Currently no code is planned for this. The simplest solution should be to shutdown a relayer and start up a new one after the upgrade, which will find the correct state. We can add code to detect this case and auto-upgrade.
This will be hard to test and some months til actually used, so this goes into "later"
If we connect to untrusted rpc nodes, they could give us garbage header commits, which will be rejected by the receiving chain and cost us gas. The simple solution is just to connect to a trusted full node on each side (you probably want your own node for the relayer to ensure availability anyway). We could add some proof checking inside the relayer for the UpgradeClient section, but it has limited utility.
It is nice to have a fall-over relayer ready when one crashed or runs out of funds. It is very expensive to have two run in parallel, as you are paying 2x the gas for every packet only to have one fail.
We propose to build a setup such that a standby relayer can detect when the primary has failed and automatically start up to take over packet sending. The primary must also check if anyone else is running upon a restart.
Strawman idea
A backup relayer could simply scan for any client updates for the given connection/client, and if it sees nothing for a given period (2000 blocks?), it would start up. Upon startup, it would check if any client updates have happened in this window. If so, it checks if they came from this relayer (signed by this address). If another relayer has been active in that window, it starts up in standby mode. Otherwise, it starts up as an active relayer.
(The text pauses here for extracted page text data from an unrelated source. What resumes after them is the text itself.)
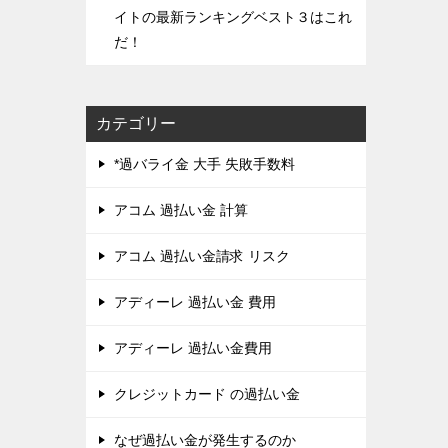
イトの最新ランキングベスト３はこれ
だ！
カテゴリー
*過バライ金 大手 失敗手数料
アコム 過払い金 計算
アコム 過払い金請求 リスク
アディーレ 過払い金 費用
アディーレ 過払い金費用
クレジットカード の過払い金
なぜ過払い金が発生するのか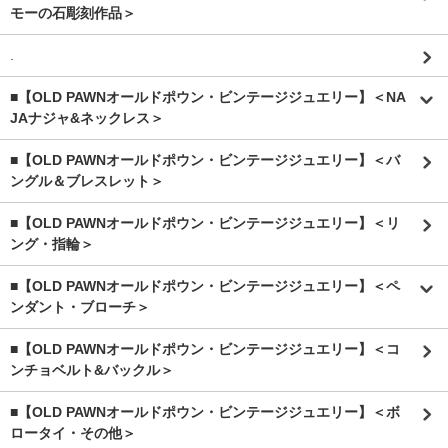
モーの石彫刻作品＞
.
■【OLD PAWNオールドポウン・ビンテージジュエリー】＜NA
JAナジャ&ネックレス＞
■【OLD PAWNオールドポウン・ビンテージジュエリー】＜バ
ングル＆ブレスレット＞
■【OLD PAWNオールドポウン・ビンテージジュエリー】＜リ
ング・指輪＞
■【OLD PAWNオールドポウン・ビンテージジュエリー】＜ペ
ンダント・ブローチ＞
■【OLD PAWNオールドポウン・ビンテージジュエリー】＜コ
ンチョベルト&バックル＞
■【OLD PAWNオールドポウン・ビンテージジュエリー】＜ボ
ロータイ・その他＞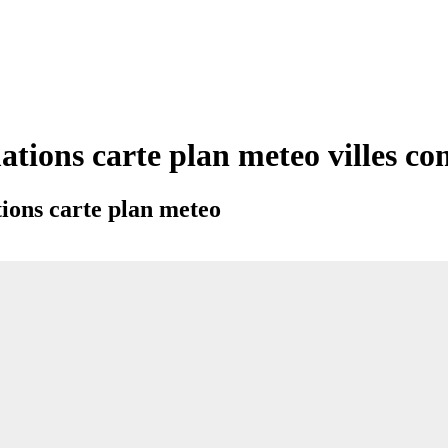
ations carte plan meteo villes 
ions carte plan meteo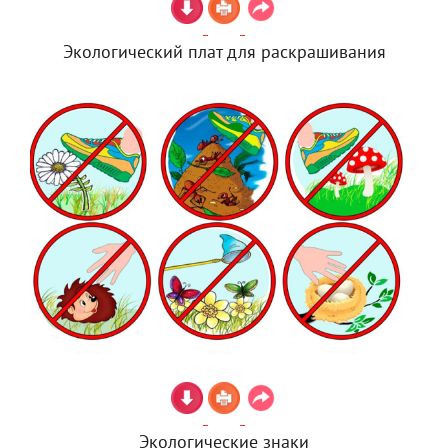
Экологический плат для раскрашивания
Экологические знаки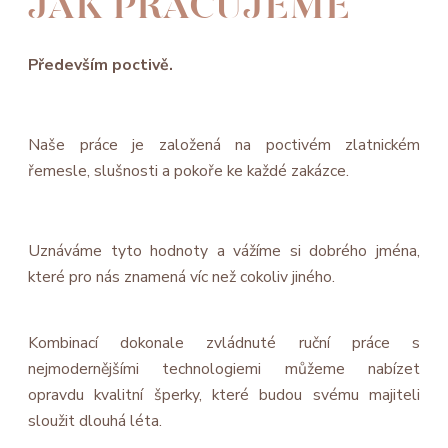
JAK PRACUJEME
Především poctivě.
Naše práce je založená na poctivém zlatnickém
řemesle, slušnosti a pokoře ke každé zakázce.
Uznáváme tyto hodnoty a vážíme si dobrého jména,
které pro nás znamená víc než cokoliv jiného.
Kombinací dokonale zvládnuté ruční práce s
nejmodernějšími technologiemi můžeme nabízet
opravdu kvalitní šperky, které budou svému majiteli
sloužit dlouhá léta.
Relayers must have access to a hot wallet with tokens to pay the gas fees. As IBC transactions are relatively expensive and this will make quite a few, there may be a reasonable amount of tokens in this hot wallet, which would make it a target for thieves.
One solution is to use a HSM, like the validators or peggy, which would only sign IBC transactions. Even if someone got root on the machine, they could not get the private key, nor force the process to send tokens to their account.
Allow the relayer to have multiple accounts under it's control, which it can switch when one runs low, or simply to allow sending more messages concurrently without worrying about sequence numbers.
We could also support fee grants here (SDK v0.42+), so we could have eg. 10 signing keys that all pull their fees from one address.